The outlook calls for Tucson job growth to gradually improve, rising from 0.8 percent in 2014 to 1.3 percent by 2016. That reflects modest improvements in net migration and less federal fiscal drag. Rising job and population growth raise income gains, which support additional local spending.
During his presentation, Hammond encouraged the audience to utilize the new Making Action Possible for Southern Arizona (MAP) interactive website, mapazdashboard.arizona.edu. The project, which launched on Dec. 5, is a partnership between Eller’s Economic and Business Research Center, the Community Foundation for Southern Arizona, and the Southern Arizona Leadership Council.
The goal of the website is to measure progress and inspire action.
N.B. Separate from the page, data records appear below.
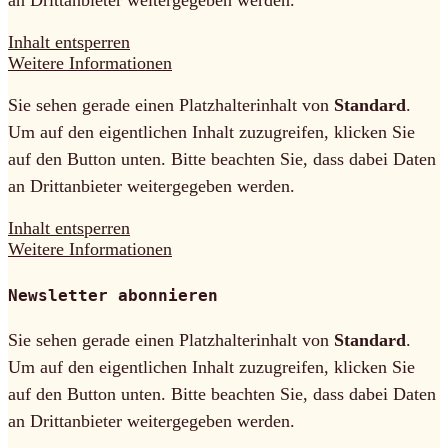
an Drittanbieter weitergegeben werden.
Inhalt entsperren
Weitere Informationen
Sie sehen gerade einen Platzhalterinhalt von
Standard
.
Um auf den eigentlichen Inhalt zuzugreifen, klicken Sie
auf den Button unten. Bitte beachten Sie, dass dabei Daten
an Drittanbieter weitergegeben werden.
Inhalt entsperren
Weitere Informationen
Newsletter abonnieren
Sie sehen gerade einen Platzhalterinhalt von
Standard
.
Um auf den eigentlichen Inhalt zuzugreifen, klicken Sie
auf den Button unten. Bitte beachten Sie, dass dabei Daten
an Drittanbieter weitergegeben werden.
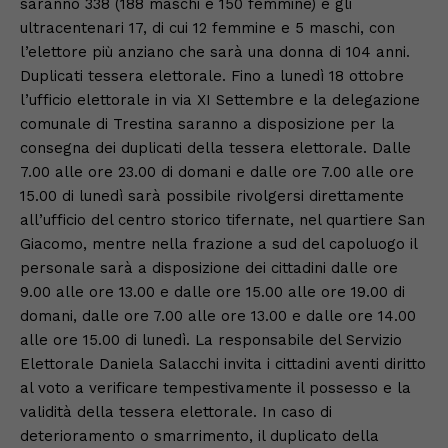
saranno 338 (188 maschi e 150 femmine) e gli
ultracentenari 17, di cui 12 femmine e 5 maschi, con
l’elettore più anziano che sarà una donna di 104 anni.
Duplicati tessera elettorale. Fino a lunedì 18 ottobre
l’ufficio elettorale in via XI Settembre e la delegazione
comunale di Trestina saranno a disposizione per la
consegna dei duplicati della tessera elettorale. Dalle
7.00 alle ore 23.00 di domani e dalle ore 7.00 alle ore
15.00 di lunedì sarà possibile rivolgersi direttamente
all’ufficio del centro storico tifernate, nel quartiere San
Giacomo, mentre nella frazione a sud del capoluogo il
personale sarà a disposizione dei cittadini dalle ore
9.00 alle ore 13.00 e dalle ore 15.00 alle ore 19.00 di
domani, dalle ore 7.00 alle ore 13.00 e dalle ore 14.00
alle ore 15.00 di lunedì. La responsabile del Servizio
Elettorale Daniela Salacchi invita i cittadini aventi diritto
al voto a verificare tempestivamente il possesso e la
validità della tessera elettorale. In caso di
deterioramento o smarrimento, il duplicato della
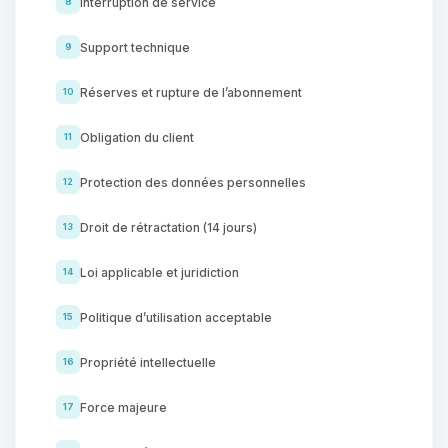
Interruption de service
8
Support technique
9
Réserves et rupture de l’abonnement
10
Obligation du client
11
Protection des données personnelles
12
Droit de rétractation (14 jours)
13
Loi applicable et juridiction
14
Politique d’utilisation acceptable
15
Propriété intellectuelle
16
Force majeure
17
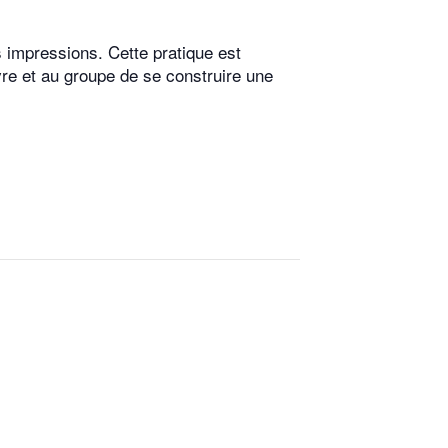
 impressions. Cette pratique est
vre et au groupe de se construire une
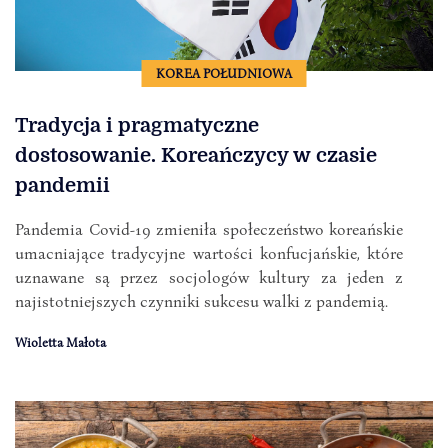
KOREA POŁUDNIOWA
Tradycja i pragmatyczne
dostosowanie. Koreańczycy w czasie
pandemii
Pandemia Covid-19 zmieniła społeczeństwo koreańskie
umacniające tradycyjne wartości konfucjańskie, które
uznawane są przez socjologów kultury za jeden z
najistotniejszych czynniki sukcesu walki z pandemią.
Wioletta Małota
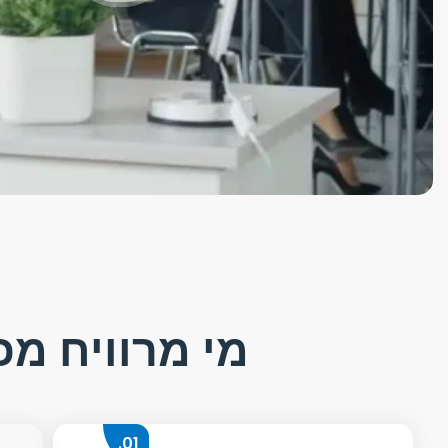
מי מרוויח מ
01.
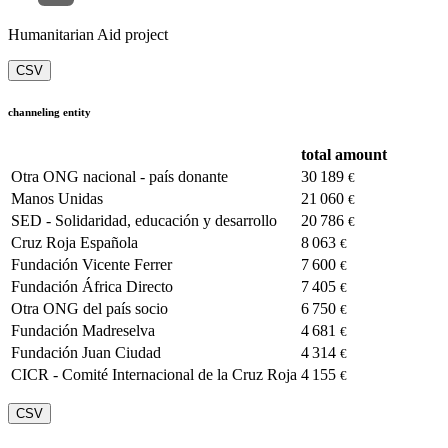
Humanitarian Aid project
CSV
channeling entity
total amount
Otra ONG nacional - país donante
30 189
€
Manos Unidas
21 060
€
SED - Solidaridad, educación y desarrollo
20 786
€
Cruz Roja Española
8 063
€
Fundación Vicente Ferrer
7 600
€
Fundación África Directo
7 405
€
Otra ONG del país socio
6 750
€
Fundación Madreselva
4 681
€
Fundación Juan Ciudad
4 314
€
CICR - Comité Internacional de la Cruz Roja
4 155
€
CSV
MAP users will find real-time data visualization and analysis for 36 socio-economic indicators grouped into six categories: Economy, Education, Health and Social Well-Being, Infrastructure, Quality of Place, and Workforce and Demographics. Users can compare Southern Arizona to the U.S., states in the West, and select metropolitan areas.
“There are so many ways MAP can benefit our community. Examine the data to drive business decisions, build collaboration or cross-sector partnerships,” Hammond said. “Or, analyze the data to help shape and pursue effective policies or seek external funding opportunities.”
Hammond closed his presentation with an upbeat prediction. “Overall, Tucson continues to battle headwinds, but the local economy is growing and moving forward,” he said.